- Decades:: 2000s; 2010s; 2020s;
- See also:: Other events of 2020 List of years in Georgia (country)

= 2020 in Georgia =

The following lists events in 2020 in Georgia.

==Incumbents==
===National===
- President: Salome Zourabichvili (since 2018)
- Prime Minister: Giorgi Gakharia (since 2019)
- Chairperson of Parliament: Archil Talakvadze (since 2019)

===Autonomous republics===
====Adjara====
- Chairman of the Government: Tornike Rizhvadze (since 2018)
- Chairman of the Supreme Council: Davit Gabaidze (since 2016)

====Abkhazia====
- Chairman of Government (-in-exile): Ruslan Abashidze (since 2019)
- Chairman of the Supreme Council (-in-exile): Jemal Gamakharia (since 2019)
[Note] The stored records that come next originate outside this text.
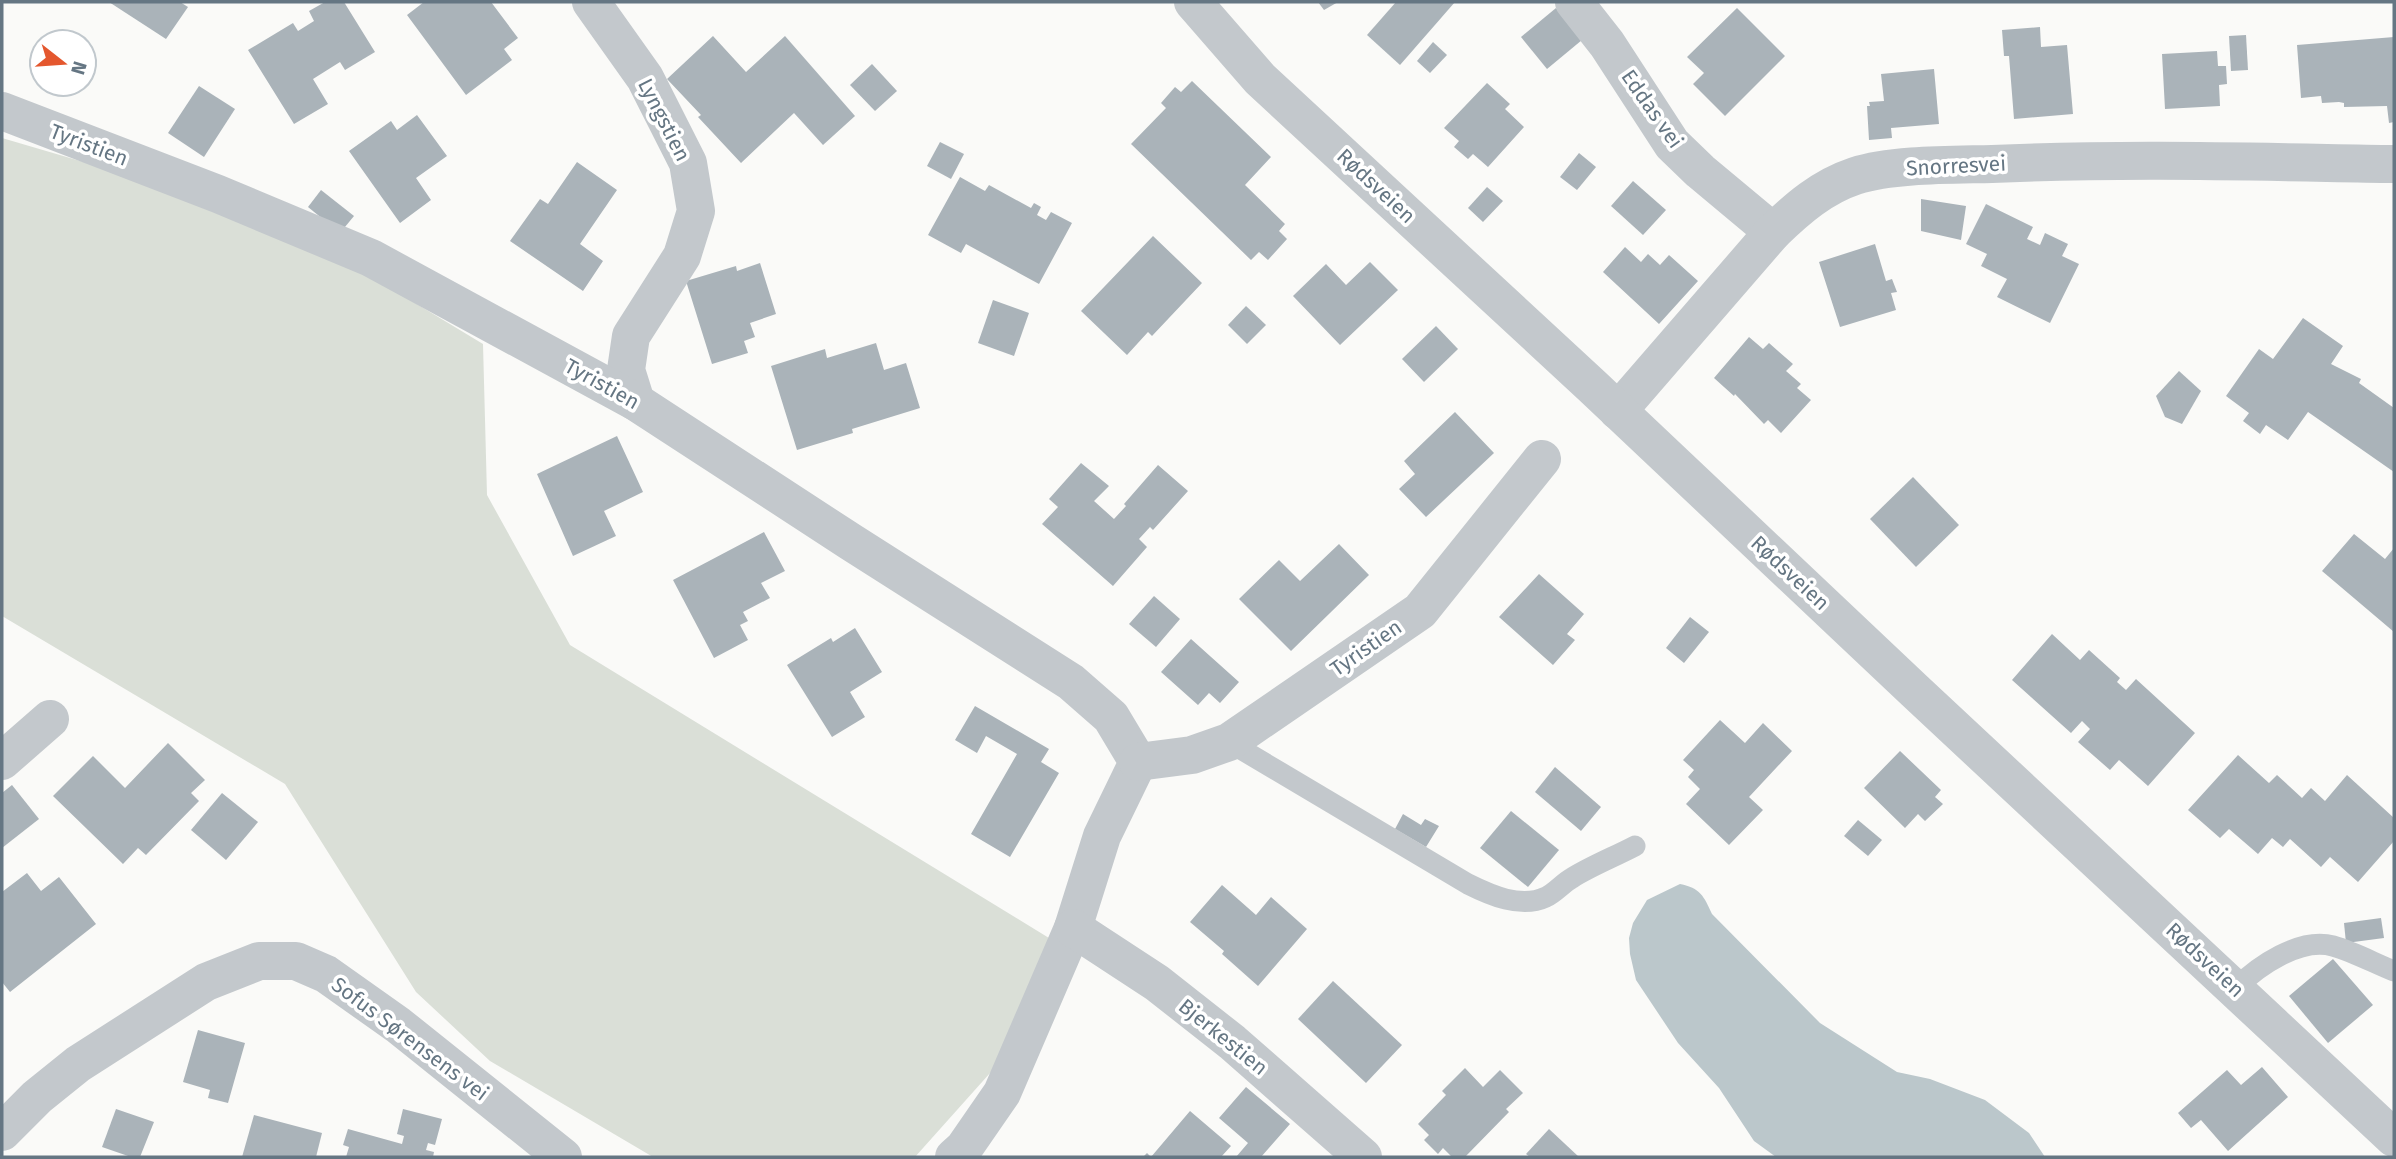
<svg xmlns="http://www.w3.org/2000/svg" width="2396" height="1159" font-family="'Fira Sans',sans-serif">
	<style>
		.green { fill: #dadfd7 }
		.water { fill: #bbc7cb }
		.building { fill: #aab3b9 }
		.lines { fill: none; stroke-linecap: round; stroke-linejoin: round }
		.service { stroke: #c3c8cc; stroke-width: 21 }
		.minor { stroke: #c3c8cc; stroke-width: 38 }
		.tertiary { stroke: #c3c8cc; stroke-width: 38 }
		.labels { text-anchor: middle; stroke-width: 7; stroke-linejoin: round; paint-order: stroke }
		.street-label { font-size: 21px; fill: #657683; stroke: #fff }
	</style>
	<rect width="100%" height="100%" fill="#fafaf8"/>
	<path class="green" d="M2,138L213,200L367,274L483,344L487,495L570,645L1049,938L999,1063L915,1157H653L490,1061L416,992L285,784L2,616Z"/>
	<path class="water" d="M1680,884C1700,888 1704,896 1712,914L1820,1023L1897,1072L1930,1079L1985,1100L2029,1133L2045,1157H1776L1754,1141L1719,1088L1678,1043L1636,980L1630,954L1629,938L1633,923L1647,900Z"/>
	<g class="building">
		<path d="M109,2H180L188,7L166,39Z"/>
		<path d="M325,2H344L375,52L345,70L340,62L313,79L328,104L294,124L248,50L293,23L298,31L314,21L309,11Z"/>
		<path d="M424,2H491L518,38L504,49L512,60L466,95L407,15Z"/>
		<path d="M1318,2H1338L1324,10Z"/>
		<path d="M1396,2H1455L1400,65L1367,35Z"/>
		<path d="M1556,8L1582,40L1547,69L1521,37Z"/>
		<path d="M1737,8L1785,56L1725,116L1693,84L1704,73L1687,57Z"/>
		<path d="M2040,27L2041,47L2067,45L2073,114L2014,119L2009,56H2004L2002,30Z"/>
		<path d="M2246,35L2248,70L2231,71L2229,36Z"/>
		<path d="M713,36L746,72L785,36L855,116L823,145L794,113L741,163L698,117L701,115L667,79Z"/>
		<path d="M2394,37V122L2389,123L2387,106L2344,107V103L2339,102L2322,103L2321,96L2301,98L2297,45Z"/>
		<path d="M1433,42L1447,55L1430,73L1417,61Z"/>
		<path d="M2217,51L2218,66H2226L2227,84L2219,85L2220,106L2165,109L2162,54Z"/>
		<path d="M872,64L897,91L875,111L850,85Z"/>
		<path d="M1934,69L1939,124L1891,128L1892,138L1869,140L1867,106H1870L1869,102L1884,101L1881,74Z"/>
		<path d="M1192,81L1271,157L1245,185L1285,224L1279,231L1287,239L1268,260L1259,252L1251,260L1131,144L1166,108L1161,103L1175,87L1181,92Z"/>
		<path d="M1487,83L1510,104L1505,109L1524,127L1488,167L1473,154L1468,159L1454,147L1459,141L1444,128Z"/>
		<path d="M199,86L235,109L204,157L168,133Z"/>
		<path d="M417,115L447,156L416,178L431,200L400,223L349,151L391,121L397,130Z"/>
		<path d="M940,142L964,154L951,179L927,166Z"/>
		<path d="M1579,153L1596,167L1577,190L1560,177Z"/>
		<path d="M577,162L617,190L580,244L603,261L583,291L510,241L540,199L548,204Z"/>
		<path d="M960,177L985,191L989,185L1031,208L1034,203L1041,207L1037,215L1046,220L1051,212L1072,223L1039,284L966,244L961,253L928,235Z"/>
		<path d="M1633,181L1666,210L1643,235L1611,206Z"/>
		<path d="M1487,187L1503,201L1483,222L1468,208Z"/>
		<path d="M321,190L354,216L340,233L308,207Z"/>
		<path d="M1921,199L1966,206L1961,240L1921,231Z"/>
		<path d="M1986,204L2033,227L2027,239L2040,245L2045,233L2068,244L2062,256L2079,264L2050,323L1997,297L2007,279L1981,266L1987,254L1966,244Z"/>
		<path d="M1153,236L1202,283L1152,336L1148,332L1127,355L1081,311Z"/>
		<path d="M1875,244L1886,281L1892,279L1897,292L1891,293L1896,310L1840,327L1819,262Z"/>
		<path d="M1625,247L1641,262L1648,254L1660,265L1669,255L1698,281L1659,324L1603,272Z"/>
		<path d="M1370,262L1398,290L1340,345L1293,296L1326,264L1346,285Z"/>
		<path d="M760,263L776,314L750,323L755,337L744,341L748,353L712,364L686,281L736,266L737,271Z"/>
		<path d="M993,300L1029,313L1014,356L978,343Z"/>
		<path d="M1246,306L1266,325L1247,344L1228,325Z"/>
		<path d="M2303,318L2343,346L2331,364L2361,379L2359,383L2394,408V472L2308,412L2288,440L2266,425L2260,434L2243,421L2249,413L2226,396L2259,349L2273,359Z"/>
		<path d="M1436,326L1458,349L1424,382L1402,359Z"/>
		<path d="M1749,337L1763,349L1769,343L1793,364L1786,371L1801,384L1797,388L1811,400L1781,433L1768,420L1764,424L1735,394L1734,396L1714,378Z"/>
		<path d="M876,343L884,370L906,363L920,408L852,429L853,433L797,450L771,366L825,349L827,358Z"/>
		<path d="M2179,371L2201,391L2182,424L2165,417L2156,396Z"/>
		<path d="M1455,412L1494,453L1426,517L1399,489L1415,474L1404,461Z"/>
		<path d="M617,436L643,492L604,511L616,536L573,556L537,474Z"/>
		<path d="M1081,463L1109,486L1094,501L1114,519L1126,506L1124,504L1158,465L1188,491L1153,530L1150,527L1139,539L1147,547L1113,586L1042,524L1058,507L1049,499Z"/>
		<path d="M1913,477L1959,525L1916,567L1870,519Z"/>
		<path d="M764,532L785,571L761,583L770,598L743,612L748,621L740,625L748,640L714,658L673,580Z"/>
		<path d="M2354,534L2385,559L2394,548V632L2322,571Z"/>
		<path d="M1339,544L1369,575L1291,651L1239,599L1279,560L1300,581Z"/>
		<path d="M1539,574L1584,614L1567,634L1575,640L1553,665L1499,617Z"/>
		<path d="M1154,596L1180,619L1156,647L1129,624Z"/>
		<path d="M1690,617L1709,632L1684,663L1666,648Z"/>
		<path d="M855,628L882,672L850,692L865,717L832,737L787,665L831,638L833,642Z"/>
		<path d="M2052,634L2080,660L2089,650L2120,678L2117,682L2126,690L2136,679L2195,733L2148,786L2119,760L2110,770L2078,742L2090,729L2082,721L2071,733L2012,680Z"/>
		<path d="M1191,639L1239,682L1220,703L1209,693L1198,705L1161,672Z"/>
		<path d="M975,706L1049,749L1041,762L1059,773L1010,857L971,834L1017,754L986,736L977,753L955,740Z"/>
		<path d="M1720,720L1745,743L1763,723L1792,751L1749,797L1763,810L1729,845L1686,804L1700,789L1688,777L1694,770L1683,760Z"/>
		<path d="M168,743L205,780L191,793L199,801L146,855L138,848L123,864L53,796L93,756L125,788Z"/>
		<path d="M1900,751L1941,790L1935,797L1943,804L1925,821L1918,814L1905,828L1864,788Z"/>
		<path d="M2238,755L2269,783L2277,775L2302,798L2311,788L2325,801L2347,775L2394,818V841L2358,882L2330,857L2321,867L2290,839L2283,847L2272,838L2258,854L2229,829L2220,838L2188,810Z"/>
		<path d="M1555,767L1601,807L1581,831L1535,792Z"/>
		<path d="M12,785L39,819L2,848V793Z"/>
		<path d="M222,793L258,822L226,860L191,830Z"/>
		<path d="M1511,811L1559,850L1528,887L1480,848Z"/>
		<path d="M1403,814L1421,825L1425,819L1439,826L1426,847L1395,829Z"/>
		<path d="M1858,820L1882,840L1868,856L1844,836Z"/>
		<path d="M27,873L41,891L59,877L96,924L10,992L2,982V892Z"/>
		<path d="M1222,885L1256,915L1271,897L1307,929L1258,986L1222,954L1224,951L1190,922Z"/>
		<path d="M2381,918L2384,938L2346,943L2344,923Z"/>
		<path d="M2333,959L2373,1005L2328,1043L2289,996Z"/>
		<path d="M1333,981L1402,1045L1366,1083L1298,1019Z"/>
		<path d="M198,1030L245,1043L228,1103L208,1098L210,1090L183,1082Z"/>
		<path d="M2262,1067L2288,1097L2228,1151L2201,1120L2191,1128L2178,1113L2227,1070L2241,1085Z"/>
		<path d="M1465,1068L1483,1087L1500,1070L1523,1093L1506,1109L1509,1112L1465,1157H1452L1443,1148L1438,1154L1424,1140L1429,1135L1418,1124L1446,1095L1442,1091Z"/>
		<path d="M1246,1087L1290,1124L1261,1157H1236L1248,1143L1219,1118Z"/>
		<path d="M116,1109L154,1122L140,1157H131L102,1147Z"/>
		<path d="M403,1109L442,1119L435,1145L428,1143L426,1150L434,1152L433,1157H346L349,1147L343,1145L348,1129L402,1144L404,1136L397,1134Z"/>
		<path d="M1190,1111L1231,1146L1221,1157H1143L1147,1153L1151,1157Z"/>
		<path d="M254,1115L322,1133L316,1157H242Z"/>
		<path d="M1549,1129L1579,1157H1530L1526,1154Z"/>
	</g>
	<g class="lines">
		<g class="service">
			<path d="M1229,742L1468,884C1490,895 1521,909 1546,897C1555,893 1563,883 1572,878C1591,866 1614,857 1635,846"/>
			<path d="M2236,988C2258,966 2300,937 2333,946C2354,952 2374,963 2394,971"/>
		</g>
		<g class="minor">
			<path d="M591,2L645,78L688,163L696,211L682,256L631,336L626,370L636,402"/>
			<path d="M1574,2L1607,44L1672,144L1700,171L1773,232"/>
			<path d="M2,111L218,194L371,258L636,402L851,542L1071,682L1111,717L1138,762L1102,836L1073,928L1002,1093L964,1148L954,1157"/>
			<path d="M1618,411L1773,232C1798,208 1822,187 1855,176C1893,164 1951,165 1992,164C2126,158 2260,162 2394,164"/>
			<path d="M2,761L50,719"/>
			<path d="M1138,762L1192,755L1229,742L1420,611L1542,459"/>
			<path d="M1073,928L1157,983L1232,1042L1363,1157"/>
			<path d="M2,1132L37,1097L78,1064L206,982L259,961H296L326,974L398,1025L563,1157"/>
		</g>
		<path class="tertiary" d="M1193,2L1260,79L1592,386L1915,691L2394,1138"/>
	</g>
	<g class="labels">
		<g class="street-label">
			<text transform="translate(1652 109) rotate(55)" y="7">Eddas vei</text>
			<text transform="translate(664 120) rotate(63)" y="7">Lyngstien</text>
			<text transform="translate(89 145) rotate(21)" y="7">Tyristien</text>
			<text transform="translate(1956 166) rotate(-3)" y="7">Snorresvei</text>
			<text transform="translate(1376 186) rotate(43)" y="7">Rødsveien</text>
			<text transform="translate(602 384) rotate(29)" y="7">Tyristien</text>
			<text transform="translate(1790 573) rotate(43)" y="7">Rødsveien</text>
			<text transform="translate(1366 648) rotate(-35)" y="7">Tyristien</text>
			<text transform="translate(2205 960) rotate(43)" y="7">Rødsveien</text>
			<text transform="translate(1223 1037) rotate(39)" y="7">Bjerkestien</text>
			<text transform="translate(410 1039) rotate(37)" y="7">Sofus Sørensens vei</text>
		</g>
	</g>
	<rect width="2396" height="1159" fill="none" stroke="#657683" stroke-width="7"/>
	<g transform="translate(63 63) rotate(107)"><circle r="33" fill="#ffffff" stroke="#c1c8cd" stroke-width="2"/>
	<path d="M0-5L12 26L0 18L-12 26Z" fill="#e4572e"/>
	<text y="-10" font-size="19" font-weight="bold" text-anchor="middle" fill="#657683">N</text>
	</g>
</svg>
===Disputed territories===
====Abkhazia====
- President: Raul Khadjimba (until 13 January), Valeri Bganba (acting, from 13 January)
- Prime Minister: Valeri Bganba (since 2018)
- Chairman of People's Assembly: Valeri Kvarchia (since 2017)

====South Ossetia====
- President: Anatoly Bibilov (since 2017)
- Prime Minister: Erik Pukhayev (since 2017)
- Chairman of Parliament: Pyotr Gasiev (since 2017)

== Events ==
=== January ===
- 7 January – A high-ranking police official pleads guilty to beating and killing a 24-year-old man on 2 January in Tbilisi, one of a series of recent major incidents of police excesses in Georgia.
- 9 January – The Government of Georgia ends its contract with the Anaklia Development Consortium over funding issues. As a result the consortium planned legal action, while critics cited political interference.
- 10 January – The Abkhaz “Supreme Court” annuls the previous presidential runoff results. Raul Khajimba vows to appeal the ruling.
- 12 January – Raul Khajimba, the Moscow-backed leader of occupied Abkhazia, resigns amid protests demanding his departure.

=== February ===
- 10 February – Opposition parties withdraw from the foreign-facilitated electoral reform talks after the jailing of Gigi Ugulava.
- 26 February – Georgia reports its first confirmed case of COVID-19; a Georgian citizen returning from Iran via Azerbaijan is hospitalized immediately.

=== March ===
- 21 March – Georgia declares a one-month state of emergency over COVID-19, closing non-essential businesses and banning gatherings over 10 people.
- 22 March – Aslan Bzhania is inaugurated as the President of Abkhazia, appointing Alexander Ankvab to head the cabinet.

=== April ===
- 21 April – Georgia extends the COVID-19 state of emergency for an additional month. Curfews are kept, businesses experience closures, and city lockdowns are in place.

=== May ===
- 14-15 May – As the rotating presidency of the Council of Europe, Georgia hosts the 130th meeting of the Committee of Ministers of the Council of Europe in Tbilisi.
- 22 May – Parliament grants the government authority to restrict rights without a state of emergency for the next two months.

=== August ===
- 28 August – Protests erupt in Tskhinvali following the death of inmate Inal Jabiev, who had been hospitalized after alleged severe beatings. In response, the Interior Minister Igor Naniev is fired and the “prime minister” resigns.
- 31 August – Hundreds of protesters return to central Tskhinvali, demanding Bibilov’s resignation and accountability from the occupied region's “prosecutor general” Uruzmag Jagaev.

=== October ===
- 17 October – Two Georgian civil servants are investigated for allegedly misusing maps in border talks with Azerbaijan, sparking political controversy over the David Gareji monastery.
- 31 October – Georgian Dream wins the parliamentary elections; the opposition United National Movement rejects the results and protests; the OSCE notes some irregularities.

=== November ===
- 8 November – Police use water cannons against peaceful protesters outside the central election commission building.

== Deaths ==
- 5 January – Anri Jergenia, former head of the Abkhaz separatist government (b. 1941).
- 21 January – Tengiz Sigua, former Prime Minister (b. 1934).